Maze smiled, but gravely, and nodded at me. "It will be one of the more straightforward rotations," he said. "I’ll schedule it, dependant on the results of the medical."

After the medics cleared me, Alay and Ketzaren took me to dinner. Alay’s the most quiet and reserved of First Squad, but really lovely when she laughs. She’s what people call gamine, and wears her hair short, though little random curls sproing out. I think Ketzaren, who is very dry and sardonic, was deliberately setting out to cheer Alay up, and it was only after they’d delivered me back to my apartment that I thought about why, about the reasons First and Second Squad often look tired and sad.

I don’t want to go into the spaces hunting Ionoth. I’m scared about the trip tomorrow. And of all the trips after that which I’ll be in for if I let myself be conscripted by an alien military organisation to fight a problem which has been growing steadily worse. I fully intend to go home.

But then there’s First Squad. They’ve been doing this for years. Fighting nightmares. And getting hurt. I haven’t missed that there were originally three senior Setari squads, but now there only seems to be two. I can’t bring myself to ask what happened to the other one.

And I’ve been writhing silently at the thought of saying: "Thanks for saving my life, but not my problem. I’ll go home now and try not to think too hard about whether you’re dead yet".

But I want to go home.

Wearing the Setari uniform makes me feel so fake.

Friday, February 15

Rememories

I started out the day by spotting Zan in the canteen. She was eating dinner – Twelfth Squad is on a different shift than me at the moment – but after I picked out some breakfast I asked if I could join her and she of course was polite and said yes.

"You look tired," I said, since I refuse to be all stilted and formal with her. "Is rotation bad?"

"No injuries so far," Zan said, being her usual correct self. But then she actually asked me a question, which is progress. "You’re scheduled to start a rotation today?"

I nodded, wondering if for the rest of my life people would know more about what I’m doing than I do myself. "When Setari off-duty?" I asked. "Never know if what say go into mission reports."

"It would be truer to say we’re off-shift, not off-duty. All time in the Ena is fully logged, and most training sessions, but I would have no reason to report on this conversation, for instance.
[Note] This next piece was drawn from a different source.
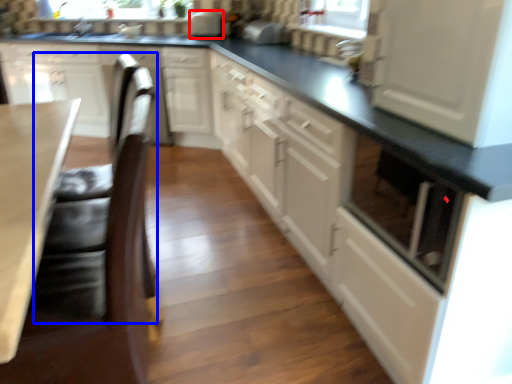
Question: Which of the following is the farthest to the observer, appliance (highlighted by a red box) or swivel chair (highlighted by a blue box)?

Choices:
 (A) appliance
 (B) swivel chair

Answer: (A)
Besides, you’re on second level monitoring."

The way she paused made it clear that she wished she hadn’t said that, so naturally I asked what second level monitoring was, and appreciated that she didn’t avoid answering.

"It means your life signs monitor, along with everything you do, you’re recording internally – separately from any private recording you make. The record isn’t reviewed unless there’s an incident which needs verification or investigation, such as when you vanished into the Ena."
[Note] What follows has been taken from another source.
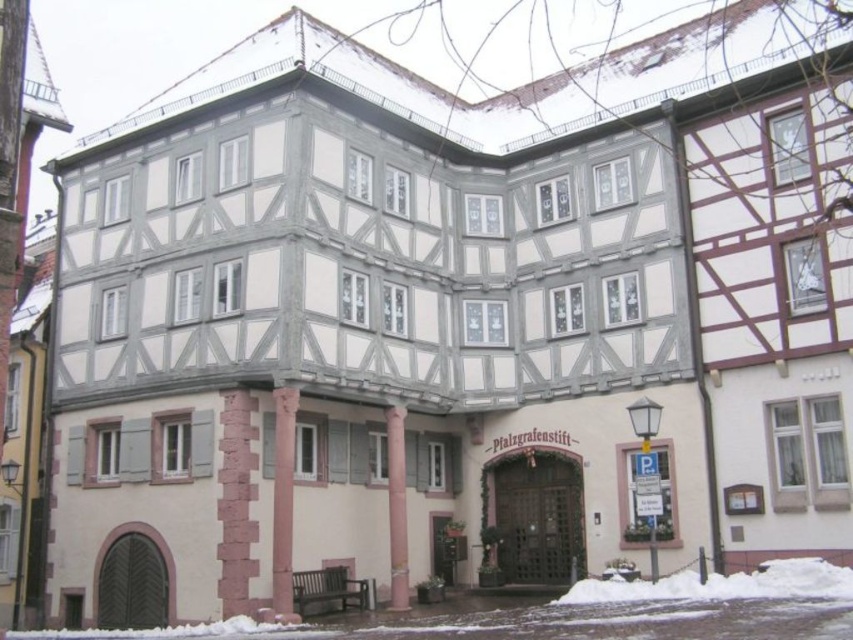
In the scene shown: You are an architect designing a winter scene and want to place a pink painted wood column at center in front of the white powdery snow at lower left. Based on their sizes, will the snow be mostly visible behind the column?

The white powdery snow at lower left is bigger than the pink painted wood column at center, so the snow will still be mostly visible behind the column.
I suppose I wasn’t that surprised deep-down, but that didn’t stop me from feeling absolutely exposed. I must have gone brick red.

"Everyone can look at?"

"No." Zan made her voice as firm and clear as possible. "There are very strict rules about such reviews, and they can be performed only for a clear reason, by those with the very highest security clearance. No-one in the Setari has anywhere close to that level. But a selected extract of your record was appended to Tsee Ruuel’s report on your recovery, showing your attempt to open a gate into your world."